Biden campaign manager Jen O’Malley, though, has cast door-knocking as an antiquated way of winning the hearts and minds of voters.

“While you might hear our opponent spend a lot of time talking about the millions of door knocks or attempts that they’re making week to week, those metrics actually don’t have any impact on reaching voters,” Ms. O’Malley told reporters in a recent conference call.

“I know the Republicans want to say, ‘Oh, we have a million door knocks a week.’ Well, that doesn’t really matter,” she said. ” What matters is the conversations you’re having.”

The Biden campaign says it has over 2,500 staff across battlegrounds engaging with voters via phone calls, texting and online messaging, and that it had over 2.5 million conversations with voters in those states in August.

Mr. Trump, meanwhile, has been barnstorming the battlegrounds since the close of the Republican National Convention three weeks ago, traveling to New Hampshire, Pennsylvania, North Carolina, Michigan, Nevada, Arizona, Wisconsin, and Ohio.

He’s scheduled rallies Thursday in Florida, Friday in Virginia, and Saturday in Pennsylvania.

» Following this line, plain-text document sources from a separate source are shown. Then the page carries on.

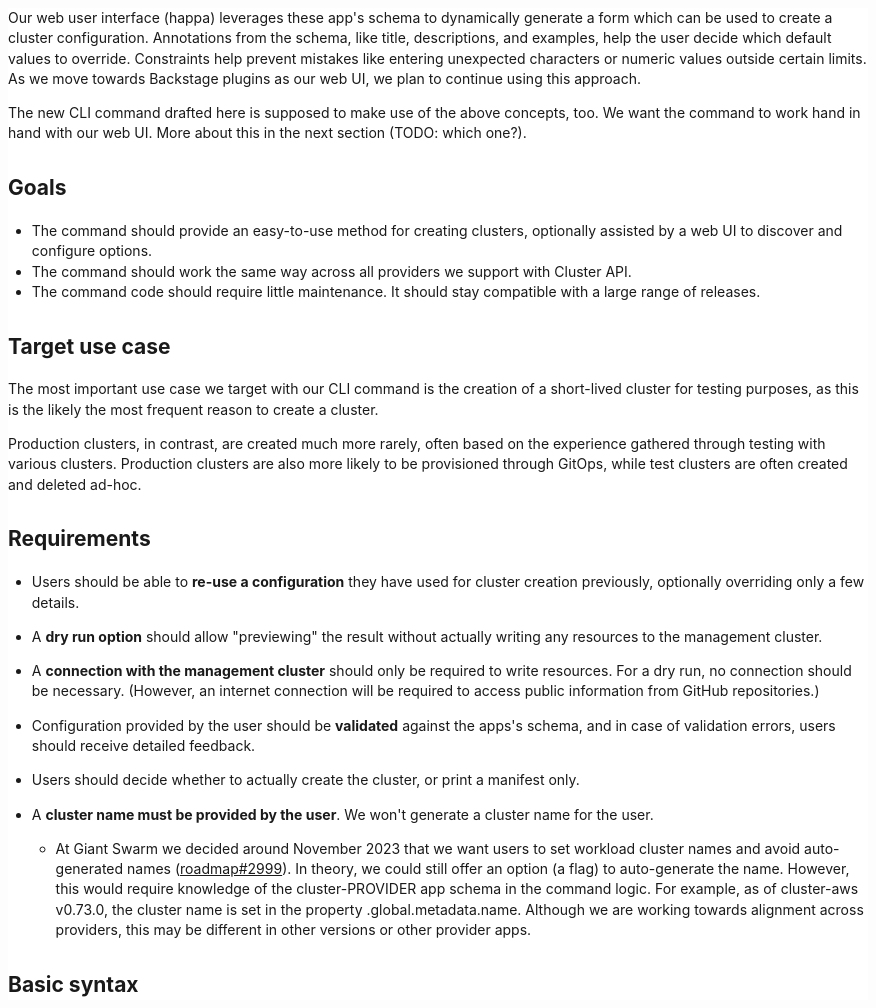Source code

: Our web user interface (happa) leverages these app's schema to dynamically generate a form which can be used to create a cluster configuration. Annotations from the schema, like title, descriptions, and examples, help the user decide which default values to override. Constraints help prevent mistakes like entering unexpected characters or numeric values outside certain limits. As we move towards Backstage plugins as our web UI, we plan to continue using this approach.

The new CLI command drafted here is supposed to make use of the above concepts, too. We want the command to work hand in hand with our web UI. More about this in the next section (TODO: which one?).

## Goals

- The command should provide an easy-to-use method for creating clusters, optionally assisted by a web UI to discover and configure options.
- The command should work the same way across all providers we support with Cluster API.
- The command code should require little maintenance. It should stay compatible with a large range of releases.

## Target use case

The most important use case we target with our CLI command is the creation of a short-lived cluster for testing purposes, as this is the likely the most frequent reason to create a cluster.

Production clusters, in contrast, are created much more rarely, often based on the experience gathered through testing with various clusters. Production clusters are also more likely to be provisioned through GitOps, while test clusters are often created and deleted ad-hoc.

## Requirements

- Users should be able to **re-use a configuration** they have used for cluster creation previously, optionally overriding only a few details.

- A **dry run option** should allow "previewing" the result without actually writing any resources to the management cluster.

- A **connection with the management cluster** should only be required to write resources. For a dry run, no connection should be necessary. (However, an internet connection will be required to access public information from GitHub repositories.)

- Configuration provided by the user should be **validated** against the apps's schema, and in case of validation errors, users should receive detailed feedback.

- Users should decide whether to actually create the cluster, or print a manifest only.

- A **cluster name must be provided by the user**. We won't generate a cluster name for the user.
  - At Giant Swarm we decided around November 2023 that we want users to set workload cluster names and avoid auto-generated names ([roadmap#2999](https://github.com/giantswarm/roadmap/issues/2999)). In theory, we could still offer an option (a flag) to auto-generate the name. However, this would require knowledge of the cluster-PROVIDER app schema in the command logic. For example, as of cluster-aws v0.73.0, the cluster name is set in the property .global.metadata.name. Although we are working towards alignment across providers, this may be different in other versions or other provider apps.

## Basic syntax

Mr. Biden is less active. He has traveled to Wisconsin, Michigan, Pennsylvania, Florida, and North Carolina since the Democratic National Convention closed out a month ago.

Some have likened Mr. Biden’s approach to former President Ronald Reagan’s re-election bid in 1984 against Walter Mondale when some of the president’s advisors thought a cautious approach was the best way to avoid the sort of senior moment that could undercut his image as a strong leader.

Democrats tried to goad Mr. Reagan to be more active in much the same way Mr. Trump and his allies are trying to egg on Mr. Biden.

Then-Sen. Gary Hart of Colorado charged that Mr. Reagan’s image would fall apart if he operated outside of the “movie facade” campaign rallies staged by the White House.

Craig Shirley, a Reagan biographer, said Mr. Biden’s approach is more like the “Rose Garden” strategy that former President Gerald Ford embraced against Jimmy Carter in the 1976 presidential race.

Mr. Shirley said the big question for Mr. Biden is whether he’s offered voters enough to get behind him.

“You can’t beat something with nothing,” Mr. Shirley said. “The other thing is if you are going to beat something with nothing, you have to do two things: You have to define your opponent and you have to offer policies that the American people agree are going to solve their problems.”

“So Biden better make a damn compelling reason why Trump has failed the last four years and why his policies are better than Trump’s,” he said.